___ Dataset records

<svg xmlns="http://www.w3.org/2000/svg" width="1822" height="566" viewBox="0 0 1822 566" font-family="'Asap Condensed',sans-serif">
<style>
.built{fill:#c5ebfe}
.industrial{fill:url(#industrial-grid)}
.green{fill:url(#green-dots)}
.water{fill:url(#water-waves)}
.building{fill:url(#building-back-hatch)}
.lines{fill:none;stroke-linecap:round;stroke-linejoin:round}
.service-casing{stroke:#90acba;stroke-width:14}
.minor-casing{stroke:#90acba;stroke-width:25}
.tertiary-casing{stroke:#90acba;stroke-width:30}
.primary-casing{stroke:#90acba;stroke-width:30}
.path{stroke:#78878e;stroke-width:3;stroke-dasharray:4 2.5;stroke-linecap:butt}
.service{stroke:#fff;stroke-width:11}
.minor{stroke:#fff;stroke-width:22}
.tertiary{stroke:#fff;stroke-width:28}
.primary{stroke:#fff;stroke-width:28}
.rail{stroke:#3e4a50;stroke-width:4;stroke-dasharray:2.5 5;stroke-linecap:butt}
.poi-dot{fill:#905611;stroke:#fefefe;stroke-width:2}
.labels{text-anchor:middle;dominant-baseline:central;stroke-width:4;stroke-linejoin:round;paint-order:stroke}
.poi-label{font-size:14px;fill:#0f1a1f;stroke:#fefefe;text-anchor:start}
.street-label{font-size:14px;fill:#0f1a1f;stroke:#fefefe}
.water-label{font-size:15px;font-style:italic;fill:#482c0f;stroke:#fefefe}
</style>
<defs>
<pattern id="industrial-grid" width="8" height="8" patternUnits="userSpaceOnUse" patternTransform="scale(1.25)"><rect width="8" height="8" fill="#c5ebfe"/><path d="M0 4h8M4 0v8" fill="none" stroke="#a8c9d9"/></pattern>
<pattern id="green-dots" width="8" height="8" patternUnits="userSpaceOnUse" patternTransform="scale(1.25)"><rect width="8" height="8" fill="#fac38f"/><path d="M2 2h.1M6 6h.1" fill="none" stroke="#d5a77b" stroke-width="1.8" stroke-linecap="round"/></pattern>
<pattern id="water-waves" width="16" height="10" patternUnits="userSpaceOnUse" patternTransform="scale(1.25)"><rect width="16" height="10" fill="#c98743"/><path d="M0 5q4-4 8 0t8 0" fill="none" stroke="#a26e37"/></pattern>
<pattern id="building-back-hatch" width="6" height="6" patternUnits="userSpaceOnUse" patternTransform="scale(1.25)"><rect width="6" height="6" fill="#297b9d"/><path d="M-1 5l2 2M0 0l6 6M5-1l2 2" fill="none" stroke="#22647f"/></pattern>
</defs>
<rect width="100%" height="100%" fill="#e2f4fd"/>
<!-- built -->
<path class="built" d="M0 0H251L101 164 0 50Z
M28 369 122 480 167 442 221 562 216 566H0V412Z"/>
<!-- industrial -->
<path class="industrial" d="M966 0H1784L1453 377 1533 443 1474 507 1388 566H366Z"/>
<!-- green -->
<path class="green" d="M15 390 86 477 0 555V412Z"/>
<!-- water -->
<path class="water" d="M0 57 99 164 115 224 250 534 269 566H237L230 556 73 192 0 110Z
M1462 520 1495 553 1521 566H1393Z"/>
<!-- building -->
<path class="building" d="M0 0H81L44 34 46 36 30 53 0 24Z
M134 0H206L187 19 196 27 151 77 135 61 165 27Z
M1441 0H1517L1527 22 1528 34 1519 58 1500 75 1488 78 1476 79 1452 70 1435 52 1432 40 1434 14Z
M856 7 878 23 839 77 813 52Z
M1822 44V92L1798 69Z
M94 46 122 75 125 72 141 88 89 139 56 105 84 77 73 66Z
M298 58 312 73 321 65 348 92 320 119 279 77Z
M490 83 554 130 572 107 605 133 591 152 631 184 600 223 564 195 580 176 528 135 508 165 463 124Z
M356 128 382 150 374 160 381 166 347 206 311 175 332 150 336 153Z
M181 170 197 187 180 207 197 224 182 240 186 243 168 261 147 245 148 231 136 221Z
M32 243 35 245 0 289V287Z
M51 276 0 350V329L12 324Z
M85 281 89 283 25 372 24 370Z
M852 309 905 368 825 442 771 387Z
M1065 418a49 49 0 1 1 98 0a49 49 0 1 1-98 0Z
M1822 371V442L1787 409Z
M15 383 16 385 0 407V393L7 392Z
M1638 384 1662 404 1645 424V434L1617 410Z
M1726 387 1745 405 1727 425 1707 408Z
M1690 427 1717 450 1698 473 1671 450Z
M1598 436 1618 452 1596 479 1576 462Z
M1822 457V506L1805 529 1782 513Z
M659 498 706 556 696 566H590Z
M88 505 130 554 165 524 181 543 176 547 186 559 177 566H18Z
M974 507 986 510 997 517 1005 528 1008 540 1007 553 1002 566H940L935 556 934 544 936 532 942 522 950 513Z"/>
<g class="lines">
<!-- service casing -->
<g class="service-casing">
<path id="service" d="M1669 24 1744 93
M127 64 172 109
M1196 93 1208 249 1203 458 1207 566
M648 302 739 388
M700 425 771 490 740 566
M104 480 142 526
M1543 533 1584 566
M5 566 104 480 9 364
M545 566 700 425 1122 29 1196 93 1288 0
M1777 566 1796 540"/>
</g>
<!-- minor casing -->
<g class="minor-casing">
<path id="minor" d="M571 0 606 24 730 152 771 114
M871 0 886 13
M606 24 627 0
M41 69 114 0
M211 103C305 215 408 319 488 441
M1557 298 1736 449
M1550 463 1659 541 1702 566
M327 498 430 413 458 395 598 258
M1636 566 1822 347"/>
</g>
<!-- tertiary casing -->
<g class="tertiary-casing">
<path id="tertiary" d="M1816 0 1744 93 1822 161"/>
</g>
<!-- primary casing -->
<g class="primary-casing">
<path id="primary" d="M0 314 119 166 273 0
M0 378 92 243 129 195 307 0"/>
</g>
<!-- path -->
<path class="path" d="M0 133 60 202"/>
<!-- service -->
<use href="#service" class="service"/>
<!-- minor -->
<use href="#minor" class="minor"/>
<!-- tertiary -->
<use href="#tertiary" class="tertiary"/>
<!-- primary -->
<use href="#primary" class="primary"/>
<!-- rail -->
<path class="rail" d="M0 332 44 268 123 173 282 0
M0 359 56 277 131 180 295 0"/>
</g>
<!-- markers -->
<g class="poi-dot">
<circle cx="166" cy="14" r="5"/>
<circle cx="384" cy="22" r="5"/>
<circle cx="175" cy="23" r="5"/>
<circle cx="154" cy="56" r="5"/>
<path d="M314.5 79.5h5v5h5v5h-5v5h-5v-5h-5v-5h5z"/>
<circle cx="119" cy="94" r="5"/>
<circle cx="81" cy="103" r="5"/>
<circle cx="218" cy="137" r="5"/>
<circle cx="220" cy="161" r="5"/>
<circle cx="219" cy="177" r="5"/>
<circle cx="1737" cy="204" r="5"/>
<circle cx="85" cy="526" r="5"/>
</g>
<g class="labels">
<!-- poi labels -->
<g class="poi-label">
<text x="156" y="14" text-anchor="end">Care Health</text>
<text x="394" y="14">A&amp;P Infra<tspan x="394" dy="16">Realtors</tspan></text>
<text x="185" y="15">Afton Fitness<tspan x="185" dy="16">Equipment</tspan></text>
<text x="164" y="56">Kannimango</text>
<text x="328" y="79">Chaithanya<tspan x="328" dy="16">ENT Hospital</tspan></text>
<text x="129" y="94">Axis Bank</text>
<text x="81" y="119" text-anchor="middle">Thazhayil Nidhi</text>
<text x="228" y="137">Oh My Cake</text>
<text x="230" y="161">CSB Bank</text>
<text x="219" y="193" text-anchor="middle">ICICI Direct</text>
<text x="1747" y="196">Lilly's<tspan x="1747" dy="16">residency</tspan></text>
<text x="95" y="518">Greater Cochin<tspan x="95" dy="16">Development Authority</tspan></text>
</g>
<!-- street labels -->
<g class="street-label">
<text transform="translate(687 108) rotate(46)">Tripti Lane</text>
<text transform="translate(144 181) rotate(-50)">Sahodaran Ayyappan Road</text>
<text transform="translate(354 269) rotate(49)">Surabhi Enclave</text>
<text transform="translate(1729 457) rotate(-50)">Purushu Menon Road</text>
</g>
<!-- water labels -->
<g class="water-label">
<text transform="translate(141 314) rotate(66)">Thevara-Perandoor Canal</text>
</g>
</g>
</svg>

______

Task requirements:
With "primary" as the word to match, copy each line of the records that has it.

Answer to this exercise:
.primary-casing{stroke:#90acba;stroke-width:30}
.primary{stroke:#fff;stroke-width:28}
<!-- primary casing -->
<g class="primary-casing">
<path id="primary" d="M0 314 119 166 273 0
<!-- primary -->
<use href="#primary" class="primary"/>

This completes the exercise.